Academic journal article Hecate

Fever's End

Academic journal article Hecate

Fever's End

Article excerpt

Once I had two husbands.

The first I married wearing red in the sunshine after the storms. And we laughed and kissed and told ourselves how lucky we were the storms had passed.

The second I married in tears, asking forgiveness for my temper and sharp tongue. He looked down at me, a carving of temperamental granite, and told me what I was.

Where we lived, two husbands was too many, so my two husbands and I packed our things in overflowing boxes that smelled like regret and moved to the jungle where no-one would see how many we were. We put our stinking boxes in the furthest place we could find and never looked at them again. And as the jungle overgrew we didn't bother to trim it back, too afraid of the sharpness of our knives to care about the tangled darkness.

First Husband hated the darkness. He thought about leaving once. He watched as the bus went past, staring intently from the edge of our vine-filled asylum. Second Husband stood by him, always the stronger of the two, and smiled.

I wasn't there the day I was half-widowed.
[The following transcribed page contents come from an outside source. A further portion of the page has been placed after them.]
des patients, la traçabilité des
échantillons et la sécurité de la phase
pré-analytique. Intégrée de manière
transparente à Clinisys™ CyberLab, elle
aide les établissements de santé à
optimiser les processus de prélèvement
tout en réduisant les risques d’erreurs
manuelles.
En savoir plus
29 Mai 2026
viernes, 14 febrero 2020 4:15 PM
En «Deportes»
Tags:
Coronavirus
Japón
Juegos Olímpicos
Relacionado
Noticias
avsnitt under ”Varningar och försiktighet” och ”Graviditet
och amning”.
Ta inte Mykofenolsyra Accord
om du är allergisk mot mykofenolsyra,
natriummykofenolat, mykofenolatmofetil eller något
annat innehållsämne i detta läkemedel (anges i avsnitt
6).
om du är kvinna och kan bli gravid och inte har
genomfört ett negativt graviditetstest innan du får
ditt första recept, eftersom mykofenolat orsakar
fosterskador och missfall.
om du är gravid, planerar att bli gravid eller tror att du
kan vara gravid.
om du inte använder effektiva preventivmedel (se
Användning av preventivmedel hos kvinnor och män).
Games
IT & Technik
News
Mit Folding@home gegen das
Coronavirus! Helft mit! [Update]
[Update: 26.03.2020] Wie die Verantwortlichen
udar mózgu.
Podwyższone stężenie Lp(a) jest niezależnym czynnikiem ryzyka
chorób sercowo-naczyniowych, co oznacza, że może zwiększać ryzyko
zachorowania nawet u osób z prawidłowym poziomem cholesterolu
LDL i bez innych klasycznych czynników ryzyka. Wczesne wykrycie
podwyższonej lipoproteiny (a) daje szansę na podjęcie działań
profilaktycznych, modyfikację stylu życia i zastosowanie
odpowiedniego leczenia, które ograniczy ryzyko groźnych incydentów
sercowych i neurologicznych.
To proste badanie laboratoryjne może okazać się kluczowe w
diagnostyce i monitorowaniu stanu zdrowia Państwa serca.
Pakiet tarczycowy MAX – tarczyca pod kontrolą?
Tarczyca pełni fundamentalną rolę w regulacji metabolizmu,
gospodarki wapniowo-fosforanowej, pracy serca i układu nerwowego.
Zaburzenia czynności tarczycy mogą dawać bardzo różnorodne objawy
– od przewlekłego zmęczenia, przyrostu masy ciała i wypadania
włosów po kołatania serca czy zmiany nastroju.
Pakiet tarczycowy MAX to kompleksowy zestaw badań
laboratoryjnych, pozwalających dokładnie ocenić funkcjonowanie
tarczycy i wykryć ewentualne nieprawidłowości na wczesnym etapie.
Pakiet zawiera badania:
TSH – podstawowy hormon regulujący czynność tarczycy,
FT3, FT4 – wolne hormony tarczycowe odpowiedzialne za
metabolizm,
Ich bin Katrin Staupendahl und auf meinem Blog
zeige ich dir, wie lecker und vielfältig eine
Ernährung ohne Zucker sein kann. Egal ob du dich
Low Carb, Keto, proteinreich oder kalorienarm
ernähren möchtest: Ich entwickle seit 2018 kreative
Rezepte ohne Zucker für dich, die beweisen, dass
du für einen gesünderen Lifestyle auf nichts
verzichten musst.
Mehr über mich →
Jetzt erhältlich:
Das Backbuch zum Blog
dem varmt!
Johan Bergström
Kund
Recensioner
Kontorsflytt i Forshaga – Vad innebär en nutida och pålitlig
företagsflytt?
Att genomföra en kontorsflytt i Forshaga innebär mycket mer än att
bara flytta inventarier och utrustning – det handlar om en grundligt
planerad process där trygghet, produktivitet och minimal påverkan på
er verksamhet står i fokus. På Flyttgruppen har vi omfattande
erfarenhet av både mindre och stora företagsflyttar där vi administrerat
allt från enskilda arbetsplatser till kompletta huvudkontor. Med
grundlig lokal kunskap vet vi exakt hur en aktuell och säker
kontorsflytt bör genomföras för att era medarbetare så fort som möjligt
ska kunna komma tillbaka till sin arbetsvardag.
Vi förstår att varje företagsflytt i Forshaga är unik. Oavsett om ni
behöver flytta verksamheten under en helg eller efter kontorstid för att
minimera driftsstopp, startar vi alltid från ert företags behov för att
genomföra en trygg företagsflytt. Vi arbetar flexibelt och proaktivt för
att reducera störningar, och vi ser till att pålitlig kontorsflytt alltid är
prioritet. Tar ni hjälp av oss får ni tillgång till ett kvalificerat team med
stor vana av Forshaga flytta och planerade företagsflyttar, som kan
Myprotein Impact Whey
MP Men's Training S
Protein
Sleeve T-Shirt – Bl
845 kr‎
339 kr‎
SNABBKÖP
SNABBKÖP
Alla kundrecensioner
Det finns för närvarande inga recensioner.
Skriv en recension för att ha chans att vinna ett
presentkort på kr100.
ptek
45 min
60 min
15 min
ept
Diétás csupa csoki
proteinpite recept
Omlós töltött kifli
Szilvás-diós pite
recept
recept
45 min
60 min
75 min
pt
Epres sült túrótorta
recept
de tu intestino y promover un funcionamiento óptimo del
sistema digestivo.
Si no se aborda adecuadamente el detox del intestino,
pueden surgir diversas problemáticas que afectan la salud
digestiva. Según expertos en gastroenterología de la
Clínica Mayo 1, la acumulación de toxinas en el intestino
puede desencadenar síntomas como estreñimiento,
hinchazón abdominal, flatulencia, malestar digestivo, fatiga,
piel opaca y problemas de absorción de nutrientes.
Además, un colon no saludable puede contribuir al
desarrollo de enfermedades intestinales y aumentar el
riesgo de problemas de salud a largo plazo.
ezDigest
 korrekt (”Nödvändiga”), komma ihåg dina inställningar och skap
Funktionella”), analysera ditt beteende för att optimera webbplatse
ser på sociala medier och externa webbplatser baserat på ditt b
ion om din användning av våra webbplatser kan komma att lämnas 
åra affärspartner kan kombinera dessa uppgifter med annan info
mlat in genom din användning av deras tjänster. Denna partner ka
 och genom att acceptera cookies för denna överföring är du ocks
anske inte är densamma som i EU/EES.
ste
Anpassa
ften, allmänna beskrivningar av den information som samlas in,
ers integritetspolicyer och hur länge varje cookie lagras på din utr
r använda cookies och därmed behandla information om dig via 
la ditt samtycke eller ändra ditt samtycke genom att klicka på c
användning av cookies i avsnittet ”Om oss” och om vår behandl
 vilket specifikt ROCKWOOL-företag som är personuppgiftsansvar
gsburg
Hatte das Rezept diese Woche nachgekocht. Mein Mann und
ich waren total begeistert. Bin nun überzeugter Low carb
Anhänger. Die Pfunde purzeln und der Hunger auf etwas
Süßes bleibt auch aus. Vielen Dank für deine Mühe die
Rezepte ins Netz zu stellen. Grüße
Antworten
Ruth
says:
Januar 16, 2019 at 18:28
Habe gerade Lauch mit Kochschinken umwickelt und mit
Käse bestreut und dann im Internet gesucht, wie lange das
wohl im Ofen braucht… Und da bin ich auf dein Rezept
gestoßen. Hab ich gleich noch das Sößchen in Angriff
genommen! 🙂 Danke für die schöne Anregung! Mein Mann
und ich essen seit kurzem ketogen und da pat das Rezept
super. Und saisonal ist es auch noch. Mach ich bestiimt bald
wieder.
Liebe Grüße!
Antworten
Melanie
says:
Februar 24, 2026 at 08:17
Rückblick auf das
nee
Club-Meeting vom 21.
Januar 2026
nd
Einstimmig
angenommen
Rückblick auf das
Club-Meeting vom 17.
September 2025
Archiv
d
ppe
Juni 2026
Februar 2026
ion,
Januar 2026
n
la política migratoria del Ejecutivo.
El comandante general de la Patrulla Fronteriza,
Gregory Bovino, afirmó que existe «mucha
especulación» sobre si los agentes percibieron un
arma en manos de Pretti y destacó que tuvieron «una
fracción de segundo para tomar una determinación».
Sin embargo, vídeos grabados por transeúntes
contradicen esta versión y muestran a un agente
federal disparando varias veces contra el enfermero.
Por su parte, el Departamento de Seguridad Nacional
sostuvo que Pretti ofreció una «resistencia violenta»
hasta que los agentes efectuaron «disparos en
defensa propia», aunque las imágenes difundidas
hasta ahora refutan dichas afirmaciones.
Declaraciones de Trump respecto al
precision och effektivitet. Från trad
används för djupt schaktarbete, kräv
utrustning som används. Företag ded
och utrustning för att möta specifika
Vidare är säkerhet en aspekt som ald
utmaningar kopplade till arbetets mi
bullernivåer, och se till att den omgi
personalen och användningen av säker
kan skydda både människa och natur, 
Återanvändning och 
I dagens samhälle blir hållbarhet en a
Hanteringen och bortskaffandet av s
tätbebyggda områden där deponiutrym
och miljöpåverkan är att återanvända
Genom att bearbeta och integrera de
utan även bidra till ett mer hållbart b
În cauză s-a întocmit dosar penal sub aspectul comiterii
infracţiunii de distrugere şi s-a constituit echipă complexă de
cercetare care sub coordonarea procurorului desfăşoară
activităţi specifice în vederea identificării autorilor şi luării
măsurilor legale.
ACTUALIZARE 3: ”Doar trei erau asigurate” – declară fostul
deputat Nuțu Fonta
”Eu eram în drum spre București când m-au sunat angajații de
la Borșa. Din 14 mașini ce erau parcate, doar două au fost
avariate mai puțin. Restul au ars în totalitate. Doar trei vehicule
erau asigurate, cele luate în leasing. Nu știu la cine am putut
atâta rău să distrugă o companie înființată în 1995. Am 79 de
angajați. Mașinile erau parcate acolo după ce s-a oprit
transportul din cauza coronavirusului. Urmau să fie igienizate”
Didn't even notice he had died, even as the rot of his corpse hung like the smell of a fetid swamp.

"You killed him," I whispered, afraid. Second Husband sneered. No-one had died, no-one was dead. We would move his body to the table and eat with him. Everything would be fine. We would move his body to the couch, to the bed, to me, to heal.

"What if I can't heal him?" He's dead. Larvae eat his tongue. Unspoken. …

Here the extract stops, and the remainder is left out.